Tuesday, June 14th, 2011

With the proliferation of smartphones generated in part because they do so much and they are become less expensive to buy and own, the idea of security is becoming more important. The Android platform, for instance, has had some relatively high-profile malware distributed on it. The malware will surreptitiously send texts and calls to premium services costing the owner of the phone money (and racking up a chunk of change for the malware author).

This article at InfoWorld talks about a couple of different malware examples. One of these was even present in software available at the Android Marketplace. I tried to find recent articles on iPhone malware but I didn’t see much. This article specifically mentions “jailbreaking” as making your iPhone more vulnerable to malware. This makes sense as doing so allows you to install software from sources other than the iPhone App Store. It also allows you access to your phone that Apple didn’t intend you to have. This article from a year ago talks about a researcher who created a proof-of-concept app to gather information from your phone. He said that it would be possible to create an app that would look like something you wanted but have this secret ability running in the background. Given how Apple has to filter thousands of app submissions each week to its store, it’s conceivable that malware could get through.

The takeaway from this is to be careful. Anti-malware software is available for your phone like it is for your computer. Only download software from trusted sites and be sure to read reviews before installing (I know I’ve not installed many software titles just because the reviews said they sucked or didn’t act as advertised). Be extra careful if you choose to “jailbreak” your iPhone or gain root access to your Android phone. If you allow your children to play with your phone, be sure to approve any app they wish to install prior to its installation.

I’ve not discussed the current mobile offering from Microsoft. Regardless of its merits, the iPhone and Android represent the lion’s share of smartphones today.

It’s time to protect your Mac

Saturday, February 19th, 2011

For quite some time I’ve been recommending the Macintosh for general usefulness and how it tends to have a much reduced problem with viruses and other forms of malware.  Now, however, it appears that the bad software is getting more common and they are targeting the Mac more often.
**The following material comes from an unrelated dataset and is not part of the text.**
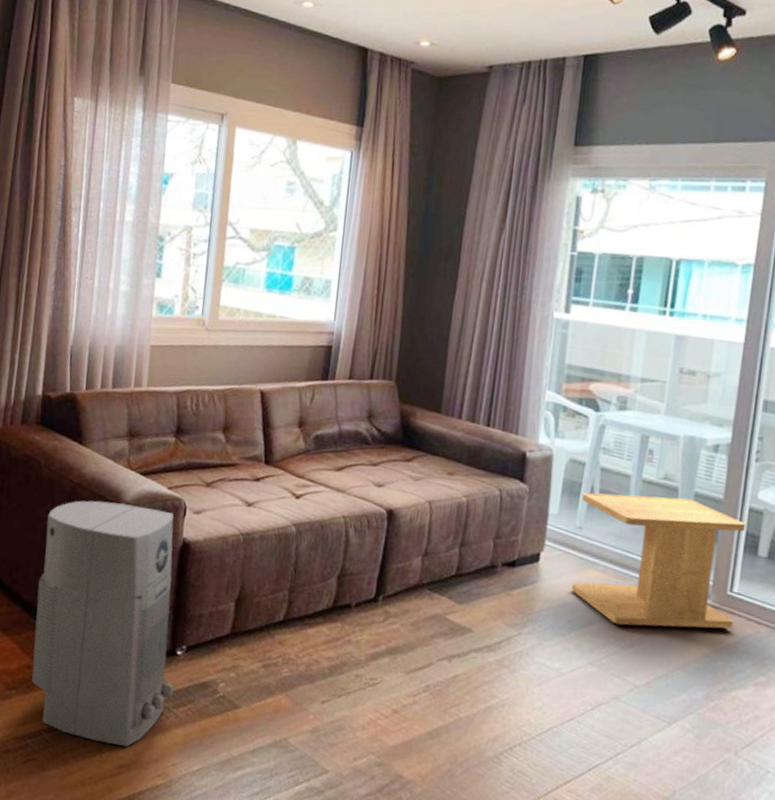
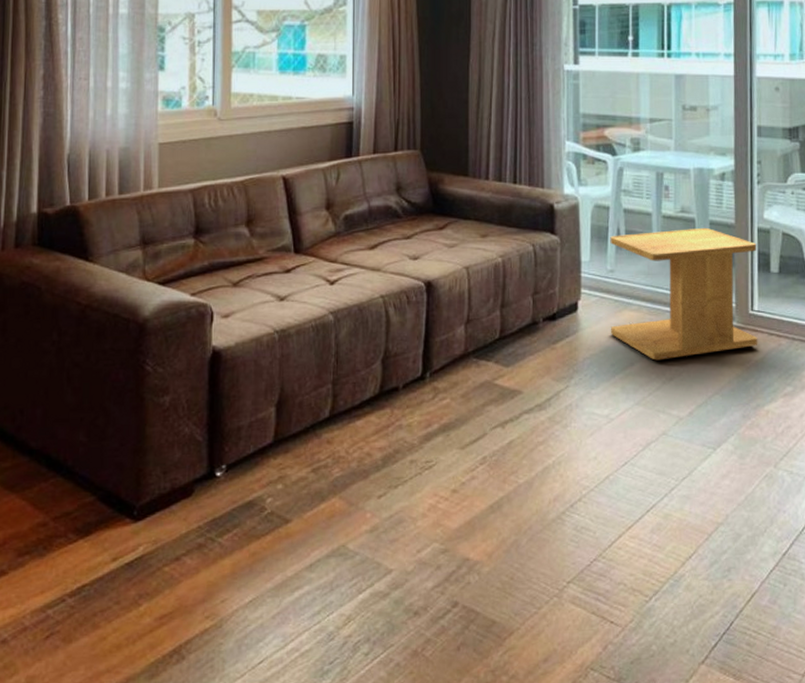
air purifier: present [32,500,174,747] -> none [47,318,216,595]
While I believe the Mac can be made much more secure than a PC more easily (and with fewer inconveniences to the user as a result), my opinion has always been that the primary security feature of the Mac is that there are fewer of them and most of the bad software targets Windows.  There have been some examples recently of malware targeting not only the Mac, but Linux as well.

Sophos has an article which details the history of malware on the Macintosh.  It’s not pretty to think how sophisticated the bad guys are getting with how they are able to target the Mac and other platforms with the same malware.  The attack vector is usually the same for all in that it tells you that you need to install some software to see a video.  The malware determines which operating system you are using and tells you to download the file which works on your computer.

I’ve recommended free antivirus software for Windows for many years.  My current favorite is Microsoft Security Essentials.  Other free antivirus is available from Avast, AVG, and Avira.  There’s also the open source ClamWin, but I don’t recommend it for most people.  Until recently, the only free option on the Mac was the open source ClamXav.  Again, I wouldn’t recommend it for most people.  Back in November, Sophos introduced a free commercial-grade antivirus for the Mac.  Like the free Windows options, it’s only available for home users for free.

Sophos is a bigger name in Europe than it is in the US.  They’ve been doing antivirus solutions for many years and I trust their product.  I’ll be putting it on my Macs at home and I recommend that you do the same with yours.